— Start EXTRACT PROVIDED —
Yesterday, the local currency was trading at 3.8690 to the US Dollar, having strengthened 3.74% since the year began. One year ago, the ringgit was trading at 4.4605 to the greenback.

That would be a concern for Serba Dinamik shareholders as the group counted 64% of its revenue in the financial year ended Dec 31, 2016 (FY16) from international markets.

Every 1% change in the exchange rate impacts Serba Dinamik’s net profit by 0.8%, UOB Kay Hian estimated in a March 15 note.

Group managing director and chief executive officer (CEO) Datuk Dr Mohd Abdul Karim Abdullah acknowledged the risk but said the group could still grow its top line and bottom line this year, pointing to its aggressive expansion into new markets to grow earnings.

“For example, we are now in Africa and revenue will start coming in soon. We are also pushing quite aggressively in Central Asia, so these [additional incomes] will partly mitigate the forex (foreign exchange) impact,” he said in a brief conversation with The Edge Financial Daily last week.

The geographical diversification would also lessen risk in some markets such as the Middle East, where geopolitical risk is always a potential concern.
— End EXTRACT PROVIDED —
— Start DATA SHOWN —
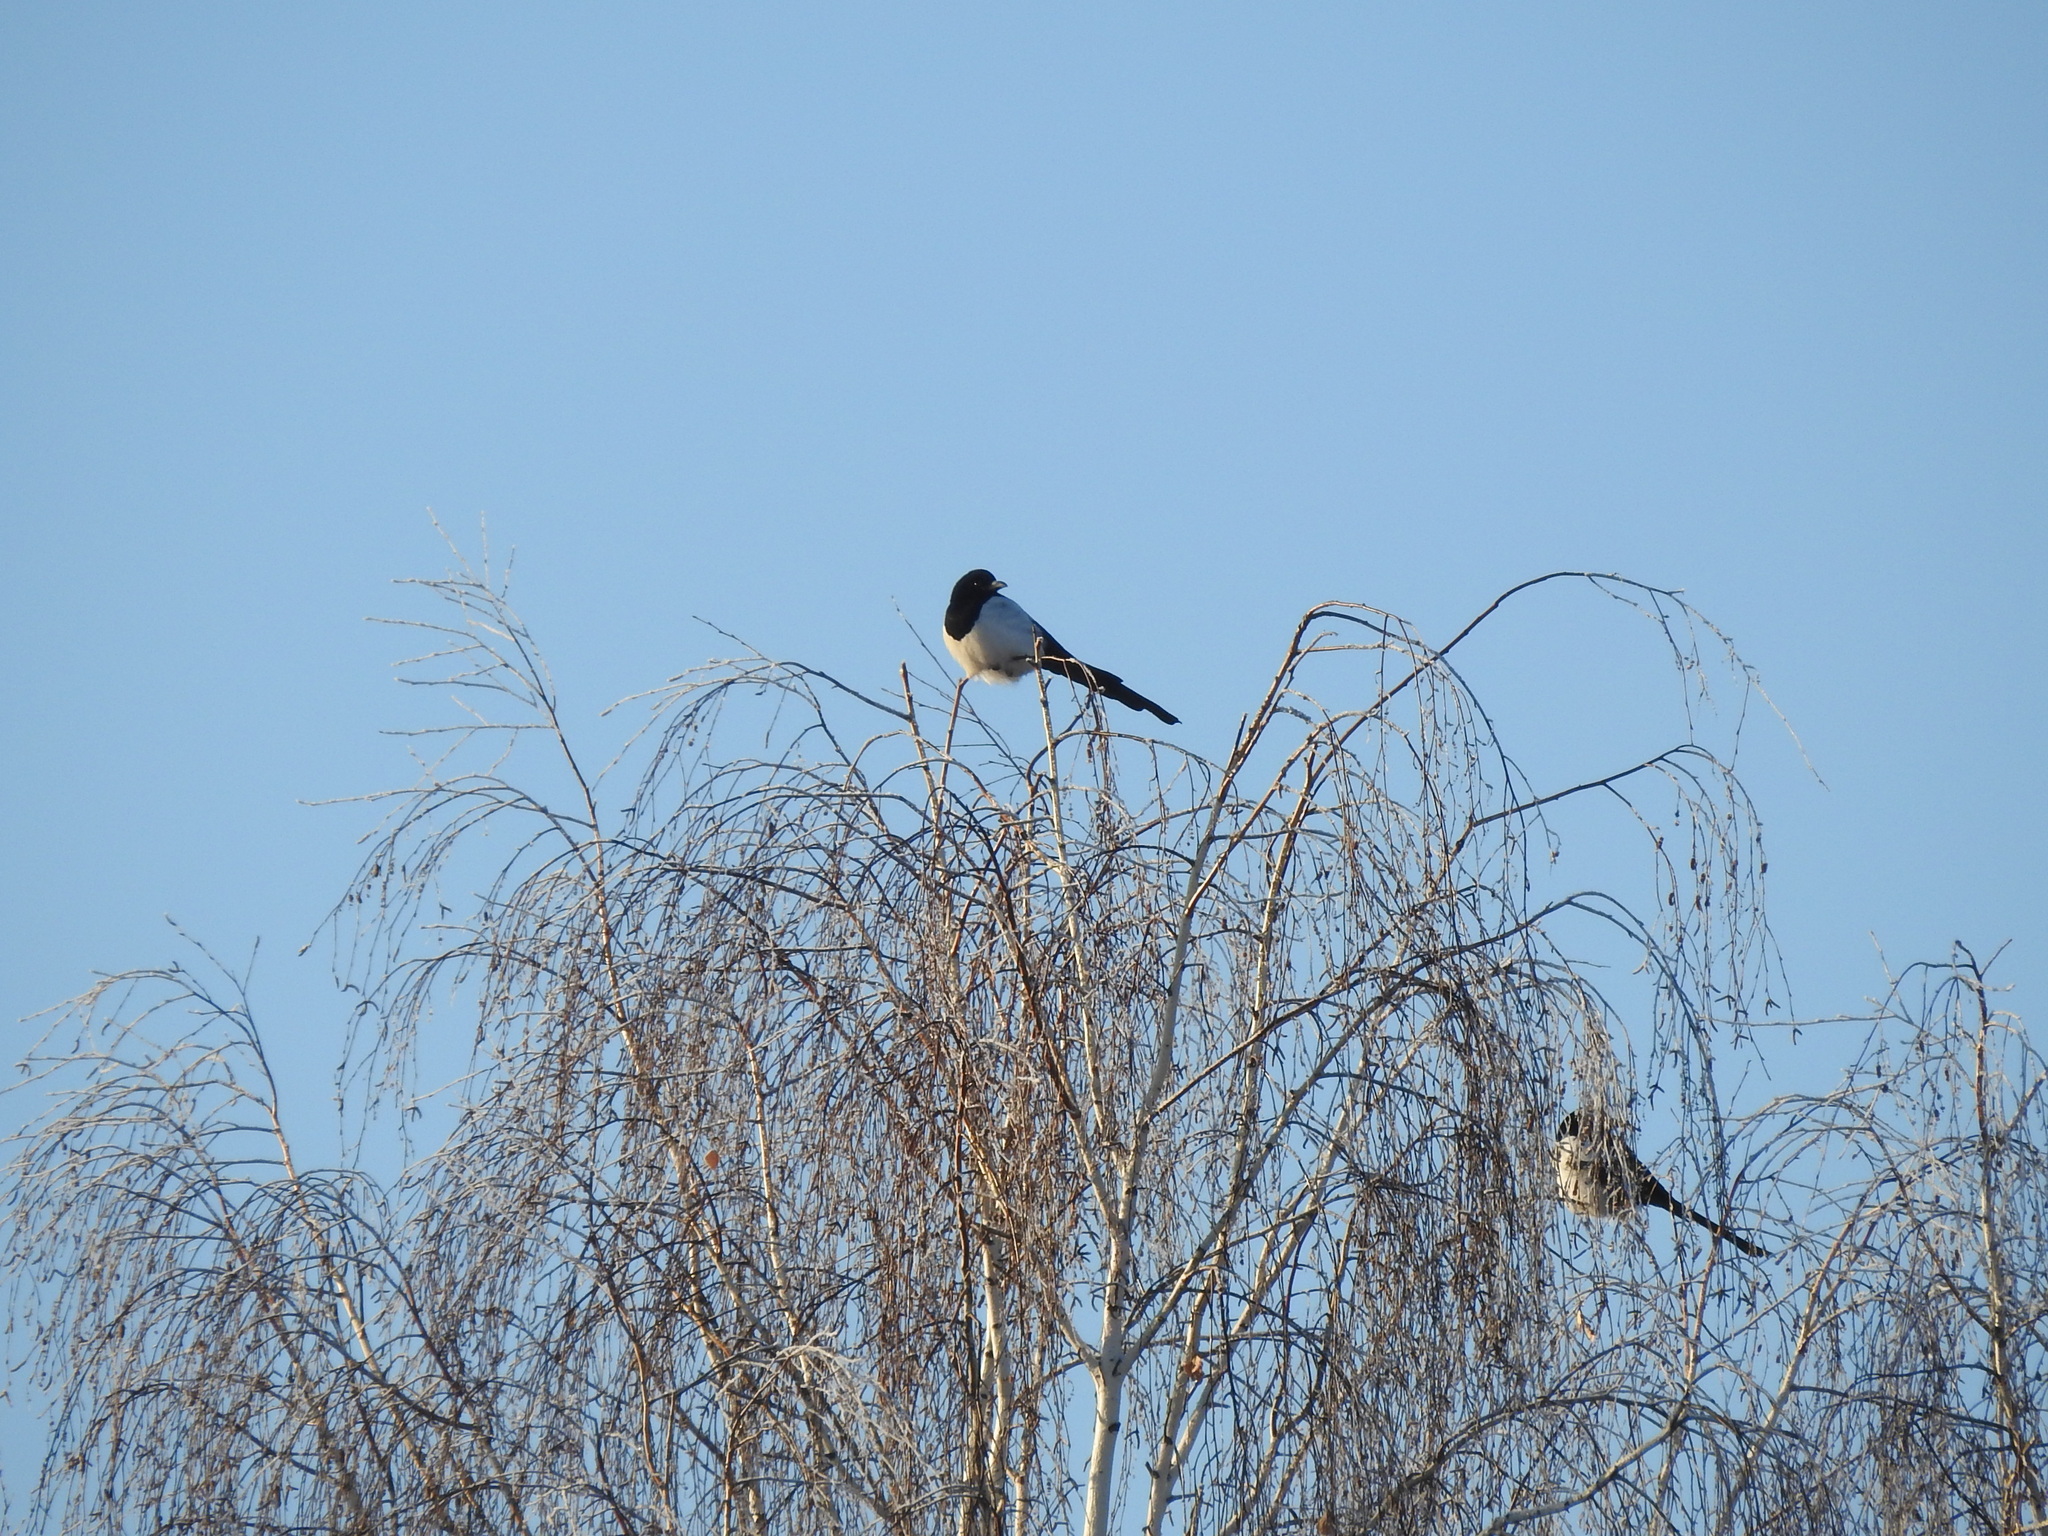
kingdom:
— End DATA SHOWN —
### SET TASKS
1. According to the Serba Dinamik article, what percentage of the group's revenue in FY16 came from international markets?
2. Shorten the paragraph in the Serba Dinamik article that begins "Group managing director and chief executive officer" into a single brief sentence that keeps its main facts.
3. Write the next part of the article on Serba Dinamik and the ringgit.
The listing plays no part in this work.

### THE RESPONSES
1. 64%

2. Datuk Dr Mohd Abdul Karim Abdullah, the group's managing director and CEO, admitted the currency risk but said aggressive expansion into new markets should still let the group grow both revenue and profit this year.

3.
As at FY16, 36% of Serba Dinamik’s audited turnover came from Malaysia, with Qatar — where a regional diplomatic row has cast uncertainty on businesses — the second-largest market with 18.5%. Saudi Arabia, Bahrain and the United Arab Emirates collectively accounted for another 30.2% of revenue that year, according to Bloomberg data.

He also noted that Serba Dinamik’s overseas operations have a natural hedge — both revenue and cost are mainly in US dollars.

That would mean profit margins would stay largely intact despite distortions in the figures due to forex movements.

To recap, Serba Dinamik clinched its maiden venture into Africa last October via a 25:75 partnership to set up a chlor-alkali plant in Tanzania.

As part of the joint venture, Serba Dinamik will also participate in the engineering, procurement, construction and commissioning (EPCC) works worth RM295.26 million.

Ground-breaking for the chlor-alkali plant is slated for mid-April, said Abdul Karim.

The group is also actively bidding for opportunities in Central Asia, with 10 proposals collectively worth US$5 billion (RM19.35 billion). Abdul Karim indicated that the group’s historical success rate is about 50%.

The rapid expansion pace has supported its share price performance. Its share price had risen as much as 144%, to RM3.66 on Feb 28, from its listing price of RM1.50.

However, last week the stock dropped 15.3% over five consecutive trading days as talks of a trade war shook markets.

Yesterday, the stock ended higher for the first time in six trading days, up 4.17% or 12 sen to close at RM3.00, giving it a market capitalisation of RM4.41 billion.

The emerging question is whether Serba Dinamik can sustain its rapid expansion pace since being listed on Feb 8, 2017.

Since being listed, its outstanding order book has grown to RM6 billion from RM3.6 billion. It is targeting RM7.5 billion for 2018.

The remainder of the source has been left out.